__WHAT YOU ARE ASKED TO DO__:
Transcribe every line of the listing below without any deviation.

__THE DATA__:
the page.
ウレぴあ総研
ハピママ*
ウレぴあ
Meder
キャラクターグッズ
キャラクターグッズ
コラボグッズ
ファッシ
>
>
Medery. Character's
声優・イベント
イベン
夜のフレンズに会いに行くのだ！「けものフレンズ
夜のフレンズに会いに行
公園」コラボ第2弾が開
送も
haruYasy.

__SOLUTION TO THE PROBLEM__:
the page.
ウレぴあ総研
ハピママ*
ウレぴあ
Meder
キャラクターグッズ
キャラクターグッズ
コラボグッズ
ファッシ
>
>
Medery. Character's
声優・イベント
イベン
夜のフレンズに会いに行くのだ！「けものフレンズ
夜のフレンズに会いに行
公園」コラボ第2弾が開
送も
haruYasy.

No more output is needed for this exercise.